» BRIEF 1
Answer these questions using the text about the Asia Council below, one answer a line, marked as the questions are.
(a) In what year was the council constituted?
(b) How many countries and dependent territories does the council cover?
(c) In which two countries are the universities where Global Leaders Fellowship students undertake graduate studies?
» BRIEF 2
Decide whether each statement agrees with the text about the Asia Council below. Answer yes or no and quote the words of the text that settle it.
(a) The council's headquarters is in Tokyo.
(b) The Asia Fellowship supports graduate studies at universities in the United Kingdom.
(c) KAIST is one of the universities named for the Einstein Fellowship.
» BRIEF 3
Copy out the text about the Asia Council below, word for word, taking everything from "The Asia Council is a" down to "directorate in Doha.".

» GIVEN TEXT
================

The Asia Council is a pan-Asian organization constituted in 2016 to serve as a continent wide forum to address Asia's key challenges and foster cooperation among countries of Asia.
The council has its headquarters in Tokyo and regional directorates in Doha, Chengdu and Bangkok.

Organization
The Asia Council operates through the council headquarters in Tokyo, three regional directorates and country offices.

Administrative Divisions
The Asia Council is organized into three administrative divisions. The East Asia division has its regional directorate in Tokyo, the South Asia & South East Asia division has its regional directorate in Bangkok and the West Asia & Central Asia division has its regional directorate in Doha.

Countries
The Asia Council covers 48 countries and 6 dependent territories.

Fellowships
The Asia Council fellowship provides financial grant to students from Asian countries to study for a graduate degree in world's top universities.

Global Leaders Fellowship
The Asia Council Global Leaders Fellowship is an international graduate fellowship scheme which supports students with exceptional leadership qualities from 48 countries and 6 dependent territories of Asia to undertake graduate studies at some of world's top universities in United States and United Kingdom.

Asia Fellowship
The Asia Fellowship is an international graduate fellowship scheme which supports students with exceptional leadership qualities from 48 countries and 6 dependent territories of Asia to undertake graduate studies at Asia’s top universities.

Einstein Fellowship
The Asia Council Einstein Fellowship is an international fellowship scheme which supports students with exceptional leadership qualities from 48 countries and 6 dependent territories of Asia to undertake study for a degree at Tokyo Institute of Technology, Nanyang Technological University, KAIST, Hong Kong University of Science and Technology, and Tsinghua University.

================

» GIVEN RECORDS
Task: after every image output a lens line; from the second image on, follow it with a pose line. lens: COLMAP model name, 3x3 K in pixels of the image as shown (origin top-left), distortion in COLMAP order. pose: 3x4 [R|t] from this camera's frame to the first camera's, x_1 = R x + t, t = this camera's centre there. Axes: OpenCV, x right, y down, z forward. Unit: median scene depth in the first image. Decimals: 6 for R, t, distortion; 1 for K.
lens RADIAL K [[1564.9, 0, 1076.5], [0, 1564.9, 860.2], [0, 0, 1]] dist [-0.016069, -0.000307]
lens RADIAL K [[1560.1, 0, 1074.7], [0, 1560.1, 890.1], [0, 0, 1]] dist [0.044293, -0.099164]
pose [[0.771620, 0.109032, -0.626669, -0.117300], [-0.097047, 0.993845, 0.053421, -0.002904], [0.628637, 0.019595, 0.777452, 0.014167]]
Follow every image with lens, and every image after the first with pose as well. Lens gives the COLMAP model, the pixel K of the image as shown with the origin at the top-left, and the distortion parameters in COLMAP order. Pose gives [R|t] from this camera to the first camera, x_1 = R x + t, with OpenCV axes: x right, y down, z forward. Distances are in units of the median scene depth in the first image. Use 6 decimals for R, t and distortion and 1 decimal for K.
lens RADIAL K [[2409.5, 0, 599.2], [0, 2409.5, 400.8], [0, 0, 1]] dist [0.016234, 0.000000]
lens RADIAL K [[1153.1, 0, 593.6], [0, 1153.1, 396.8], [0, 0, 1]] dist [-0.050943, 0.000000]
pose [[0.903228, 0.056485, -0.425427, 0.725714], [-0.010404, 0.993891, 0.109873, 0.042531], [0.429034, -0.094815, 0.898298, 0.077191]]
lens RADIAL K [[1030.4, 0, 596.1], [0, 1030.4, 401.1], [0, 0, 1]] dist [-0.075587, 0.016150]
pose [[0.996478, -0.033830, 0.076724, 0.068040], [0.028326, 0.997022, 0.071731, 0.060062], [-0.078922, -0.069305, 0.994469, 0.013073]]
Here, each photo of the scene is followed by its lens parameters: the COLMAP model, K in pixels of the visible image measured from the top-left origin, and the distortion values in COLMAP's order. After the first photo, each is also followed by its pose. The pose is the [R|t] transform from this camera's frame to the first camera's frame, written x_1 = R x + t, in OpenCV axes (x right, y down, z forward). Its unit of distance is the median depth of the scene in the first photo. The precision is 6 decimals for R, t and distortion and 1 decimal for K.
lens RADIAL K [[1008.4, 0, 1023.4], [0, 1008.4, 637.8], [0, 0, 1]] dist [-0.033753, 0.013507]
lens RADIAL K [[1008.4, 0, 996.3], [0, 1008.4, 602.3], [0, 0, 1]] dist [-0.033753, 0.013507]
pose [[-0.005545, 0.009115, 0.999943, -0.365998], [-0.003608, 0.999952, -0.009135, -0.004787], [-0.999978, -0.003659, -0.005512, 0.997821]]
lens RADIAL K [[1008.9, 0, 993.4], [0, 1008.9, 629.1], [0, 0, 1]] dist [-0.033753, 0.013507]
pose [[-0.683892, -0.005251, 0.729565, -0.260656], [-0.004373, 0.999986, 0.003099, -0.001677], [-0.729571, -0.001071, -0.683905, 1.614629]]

================

» ANSWER SECTION 1
(a) 2016
(b) 48 countries and 6 dependent territories
(c) The United States and the United Kingdom

» ANSWER SECTION 2
(a) Yes: "The council has its headquarters in Tokyo"
(b) No: "to undertake graduate studies at Asia’s top universities"
(c) Yes: "Tokyo Institute of Technology, Nanyang Technological University, KAIST, Hong Kong University of Science and Technology, and Tsinghua University"

» ANSWER SECTION 3
The Asia Council is a pan-Asian organization constituted in 2016 to serve as a continent wide forum to address Asia's key challenges and foster cooperation among countries of Asia.
The council has its headquarters in Tokyo and regional directorates in Doha, Chengdu and Bangkok.

Organization
The Asia Council operates through the council headquarters in Tokyo, three regional directorates and country offices.

Administrative Divisions
The Asia Council is organized into three administrative divisions. The East Asia division has its regional directorate in Tokyo, the South Asia & South East Asia division has its regional directorate in Bangkok and the West Asia & Central Asia division has its regional directorate in Doha.